### Excerpted passage
"""
Let’s say that you’re trying to classify the events occurring in different parts of a novel. As a human, you would use the previous events that occurred in the novel to understand the events that are currently happening. But a traditional neural network is not capable of doing that.
That’s where recurrent neural networks come into play.
Recurrent neural networks have loops built into them that allow information to persist. These loops essentially let information travel from one step of the network to the next one.
But there is one issue with normal RNNs. Let’s go back to the example of a novel. If an early part of the novel it is mentioned that Jack is a powerlifter and much, much later there is a mention of Jack getting ready for a competition, a normal RNN would not be able to figure out what Jack would be competing in.
If there is a large gap between the point where the RNN first finds information and the point when it needs that information, the RNN might not be able to connect that information. Theoretically, they should be able to do this, but it does not tend to happen in practical situations.
"""
### Source excerpt
"""
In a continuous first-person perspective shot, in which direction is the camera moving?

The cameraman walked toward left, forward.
"""
### Exercise tasks
1 > Quote each sentence in the passage on recurrent neural networks that uses the word "information."
2 > Pick up the passage on recurrent neural networks after its final sentence and carry it forward.

### Results for each task
1 >
Recurrent neural networks have loops built into them that allow information to persist.
These loops essentially let information travel from one step of the network to the next one.
If there is a large gap between the point where the RNN first finds information and the point when it needs that information, the RNN might not be able to connect that information.

2 >
LSTM (Long Short-Term Memory) Networks are specifically designed to solve this problem (the long-term dependency problem). Instead of a single neural network layer, they have four neural network layers. They don’t have to struggle to remember information for long periods of time, it’s their default behavior.
A regular LSTM unit is made up of a cell, an input gate, an output gate as well as a forget gate. The cell remembers values over arbitrary time intervals, while the input, output, and forget gates manage the flow of information into and out of the cell. The gates are a way for you to optionally let information pass through. These gates are made up of a sigmoid neural net layer and a point-wise multiplication operation.
Is Long Short-Term Memory Network a deep learning model?
LSTM is an RNN architecture that is used in deep learning. In contrast with regular feedforward neural networks, long short-term memory uses feedback connections.
Why is Long Short-Term Memory Network better than standard Recurrent Neural Network?
LSTMs actually deliver on the promise made by RNNs. Standard RNNs cannot access as vast a range of contextual information as an LSTM network can. The influence of inputs on the hidden layer, and the network output, tends to either decay or blow up exponentially as it cycles through the network’s recurrent connections in an RNN.
LSTMs triumph over the challenges of vanishing gradients and exploding gradients. In addition to this, LSTMs also give you more control, which means you get higher-quality results.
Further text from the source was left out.